Except that when we get to macroeconomics, a lot of people don't practice this common sense.
Historians, politicians, bureaucrats, pundits, and many economists tell us that the stock market is like the thermometer. Fair enough. What evidence do the provide to support that position? Well ... because it seems to have been right once in 1929. It's been right other times (I can confirm that), but if you think about it, it's really weird that you can't actually name any of those other times. You probably don't know anyone who can either.
Then the news media trumpets what our stock market thermometer is doing ... every day, and more often if you'd like to pay attention. Investors may have reason to pay attention to that, but there are also people around who've bought into following the stock market and have been waiting a long time to get their 1929 signal. How on Earth are so many people so certain that stock market behavior caused the 2007-9 recession? Heck, economists aren't even sure it contributed to causing the recession, and we have all the data and computers and know-how and stuff. It's so bad that if we admit we looked and didn't find much, the public tunes us out.

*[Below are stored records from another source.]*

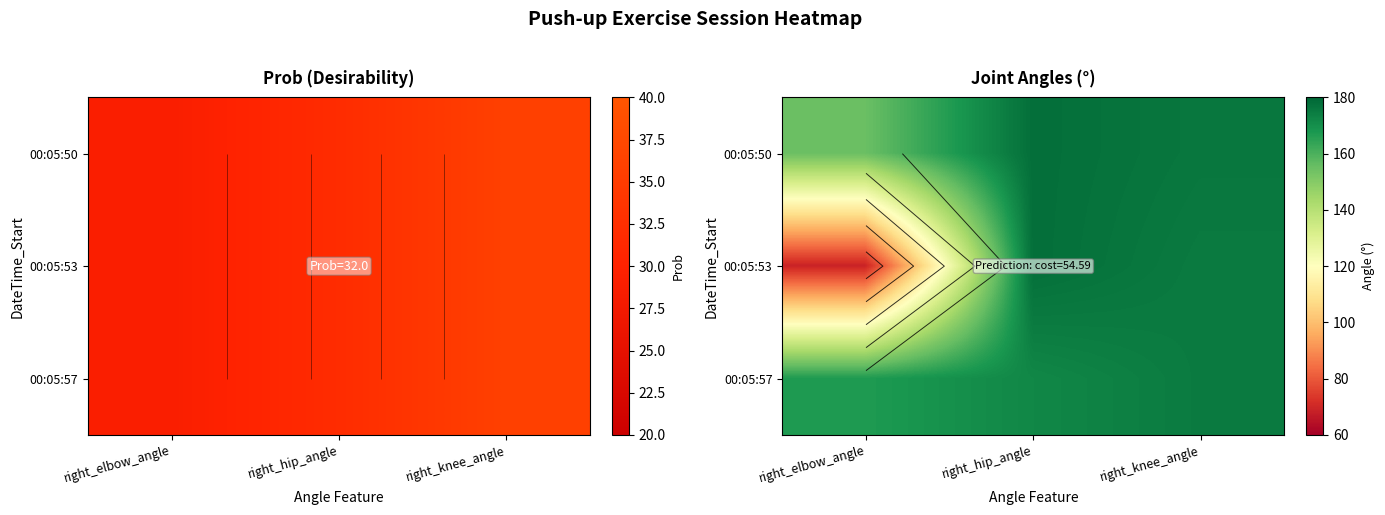

Between right_elbow_angle and right_hip_angle, which series saw the biggest shift?

00:05:53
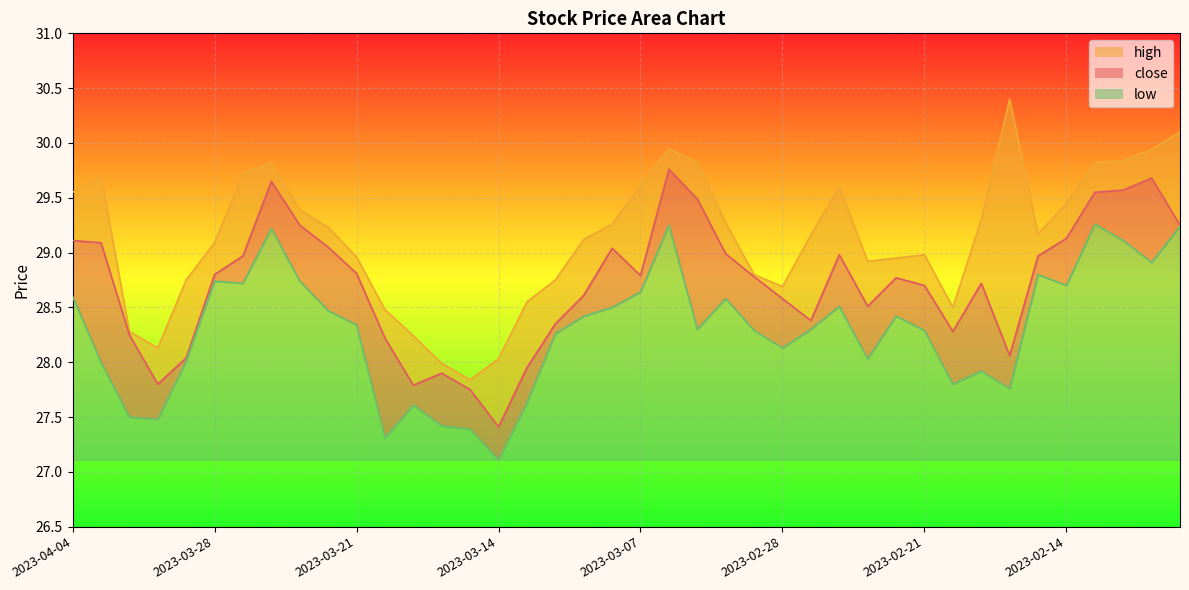

At 2023-03-10, list the series in order from smallest to largest.

low, close, high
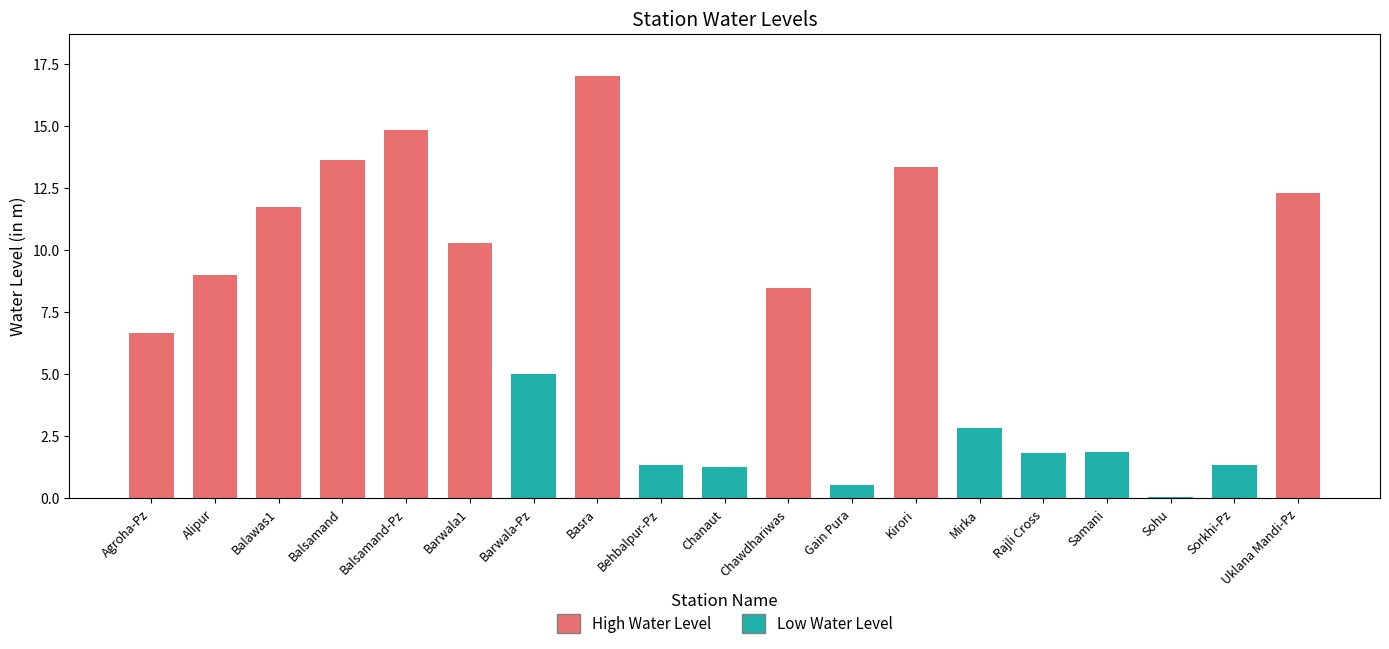

What is the difference between the maximum and minimum values?

17.0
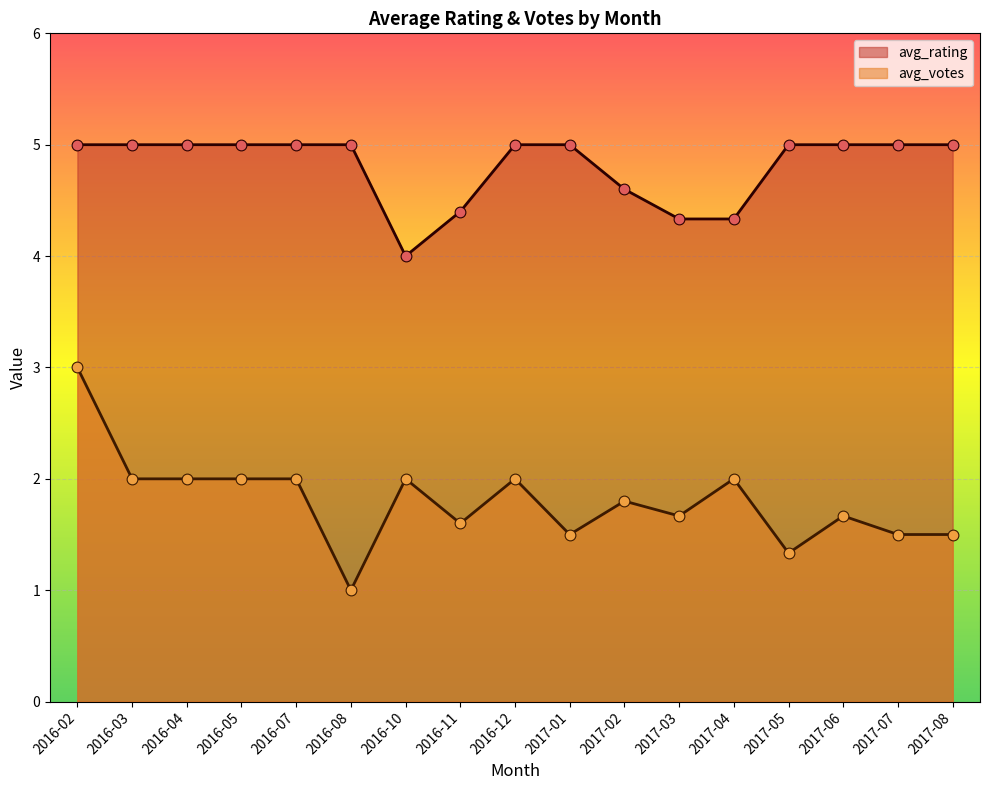

Which series reaches the minimum Y coordinate?

avg_votes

And almost no one admits that business cycles might be inherently difficult to predict, that the data is uncertain, and that it's a big world with a lot of transactions to worry about. It's messy! Every family has stories about how hard it is to figure their kids out, how they tested out different approaches and got contradictory results, and society accepts that. Few people accept that business cycles are hard to figure out, or that our tests might not work very well.
But we plug away at it. Macroeconomic outcomes are important for personal well-being. We can measure them fairly well with real GDP. We can forecast that with some accuracy. But the economy changes from well to sick and back once in a while. It's even pretty easy to forecast real GDP if we assume it will stay expanding, or stay contracting if we're in a recession ... it's the timing of the switches from the one to the other that are tough to figure out. And we're testing all the time, whether it's explicit or implicit, but the tests aren't very good.
In some sense, getting false positives and false negatives is a good sign. It means we care enough to be trying to figure things out. And we can't get false ones at all without running the tests and getting some true results too. Caregivers are doing their job when they take a kid's temperature once in a while, and we cut them some slack about how they interpret the results. We need to take the same approach to macroeconomics.